There are more ways to die than COVID-19…

These preliminary studies suggest that we may have reached a tipping point with COVID-19 policy – where more lives will be lost from the economic consequences of the virus than from the virus itself.

There are three (main) culprits:

1) Statistical Illiteracy of media/politicians

2) Ideological biases that discourage the consideration of economic trade-offs when formulating public policy

3) Hysteria, caused by the profit-driven media and the well-intentioned virtue-signaling of those that parrot media narratives

Good people have fallen into a trap laid by the media: they believe that the raw mortality rate of COVID-19 is the only relevant variable that we should use for public policy decisions.

According to the National Bureau of Economic Research and the medical journal The Lancet, for every 1% increase in the unemployment rate, there will be a 3.3% increase in drug overdose deaths and a .99% increase in suicide deaths. According to the journal Social Science & Medicine, an unemployed person’s death rate is 63% higher than an employed person. These figures are based on multivariate regressions on historical data, not unreliable models that don’t go past August.

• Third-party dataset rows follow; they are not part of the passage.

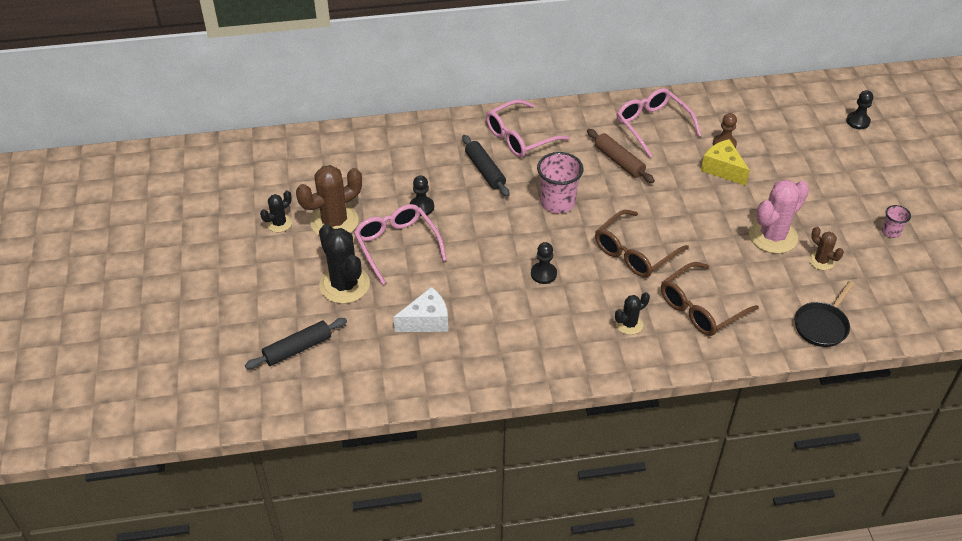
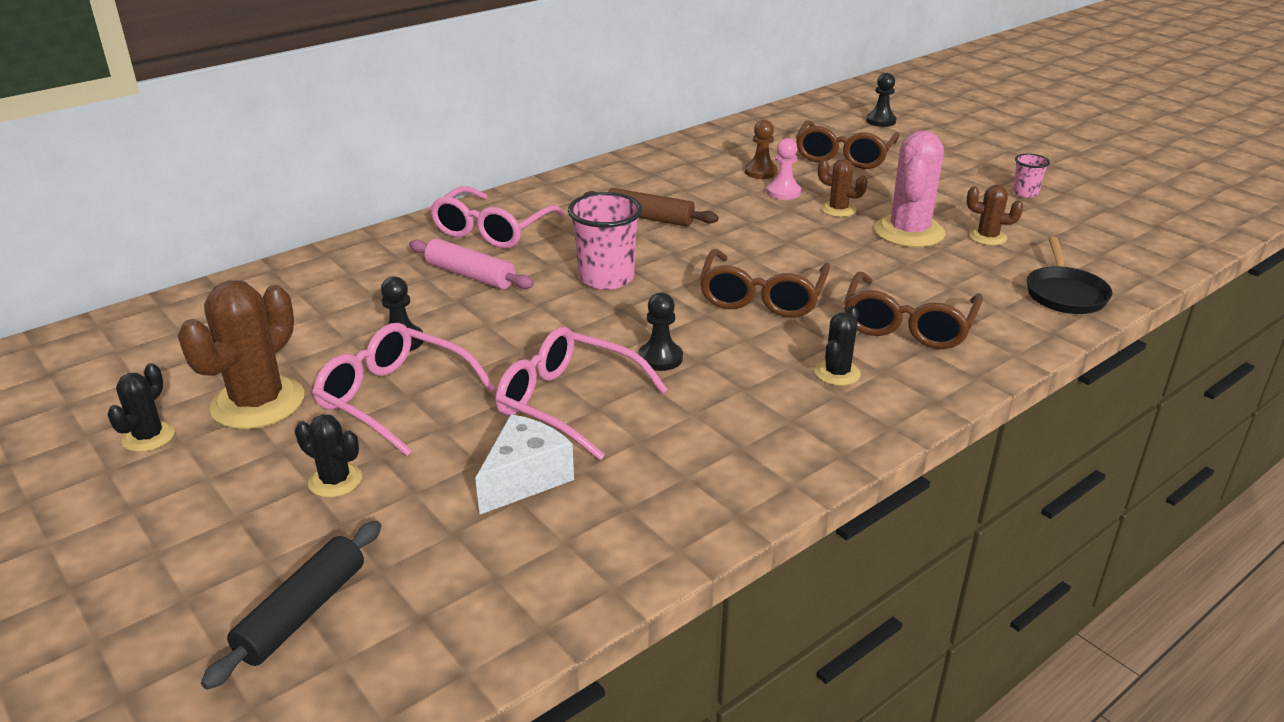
camera: 30 degrees left, 15 degrees down
black cactus [319,224,370,304] -> black cactus [295,414,362,498], size x0.53
black rolling pin [462,135,510,197] -> pink rolling pin [409,239,534,289]
pink glasses [617,88,701,158] -> pink glasses moved to [495,327,668,460]
yellow cheese [701,139,750,186] -> pink pawn [767,138,801,200]
none -> brown glasses [796,120,900,169]
none -> brown cactus [818,159,868,217]

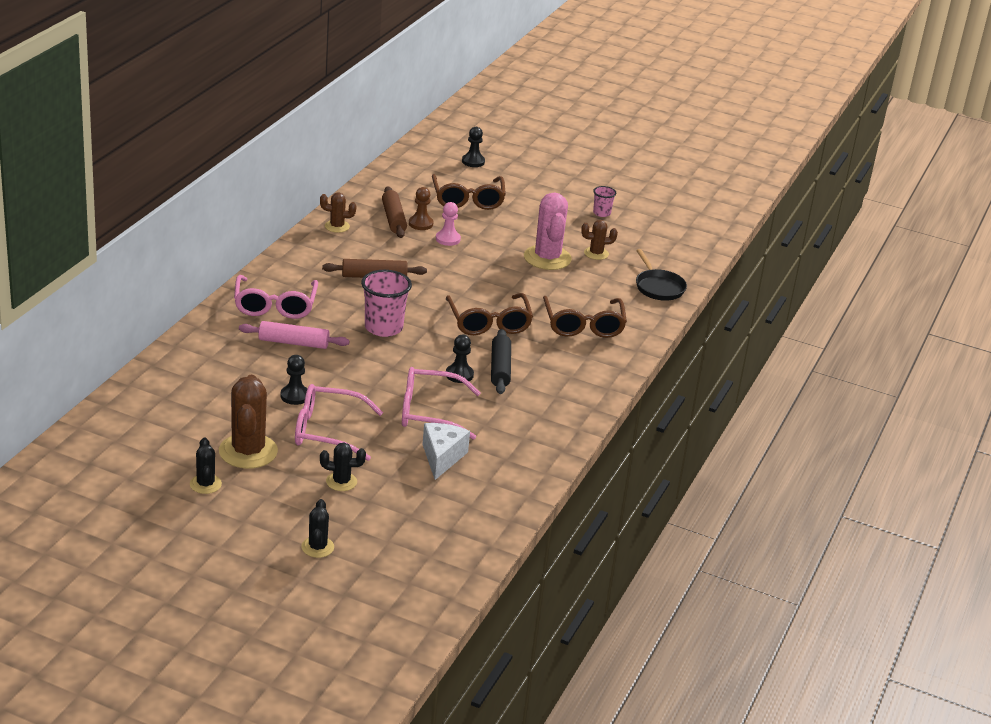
camera: 30 degrees left, 0 degrees up
black rolling pin [201,521,381,690] -> black rolling pin moved to [491,329,511,394]
black cactus [814,306,861,386] -> black cactus moved to [301,499,334,558]
brown cactus [818,159,868,217] -> brown cactus moved to [320,192,356,233]
none -> brown rolling pin [382,186,407,238]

The most fatalistic epidemiological models predict about 60,500 COVID-19 deaths by August. A 32% unemployment rate translates to 77,000 American deaths from suicide and alcoholism ALONE. 

Catastrophic unemployment almost always leads to increased crime rates too. A recent Norwegian study that examined 1,000,000 unemployed citizens over a 15-year timespan found that workers fired during mass layoffs commit more crimes than those terminated under normal circumstances. This is hardly shocking. The study estimated that crime rates for a mass-unemployed person will increase by about 20% during the first year of unemployment and that unemployed people commit about 60% more property crime (burglary, theft, vandalism) than their employed counterparts. While the estimates for violent crime (drugs, murder, etc.) rates were much lower, they were far from statistically and economically insignificant. 

The UN warns that 130 million people might die due to the economic consequences of COVID-19 policy. Due to food insecurity, Biblical famines are likely to come.

People that graduate school during recessions are far more likely to lead a life of crime than those who enter a booming economy. Simplistic public health “experts” who make policy based on only 1-2 variables need to understand how profound and long-lasting their policy recommendations will be. People who refuse to consider economic trade-offs (or shame those that do) aren’t just reckless and immoral, they’re dangerous.


The Lancet is NOT a conservative publication.
Bold prediction: the public policy response to COVID-19 will be remembered as the domestic equivalent of the War in Iraq. Both policies were based on bad data and were prefaced by unprecedented tragedy.
Both will be remembered as impulsive mistakes where “the experts” failed to examine all of the necessary variables.


  1. “The lack of sophistication of journalists…” Who? You? You list Rumsfeld as a cause for the Iraq War? He didn’t vote for it, unlike Clinton, Kerry, Biden, Edward’s, Schumer, Burr, Kennedy, etc. who did. Read the US Constitution. SecDef doesn’t vote for war, Senators voted for that war. It’s an Article II Power, not Article I.
    FYI Rumsfeld in Afghanistan lost 189 troops in 60 months. Obama lost thousands

    1. Kevin Lamontagne you’re missing the point – Donald Rumsfeld is negatively remembered for being an architect of the War in Iraq. It’s an observation of public opinion, not a comment on the validity of his policies.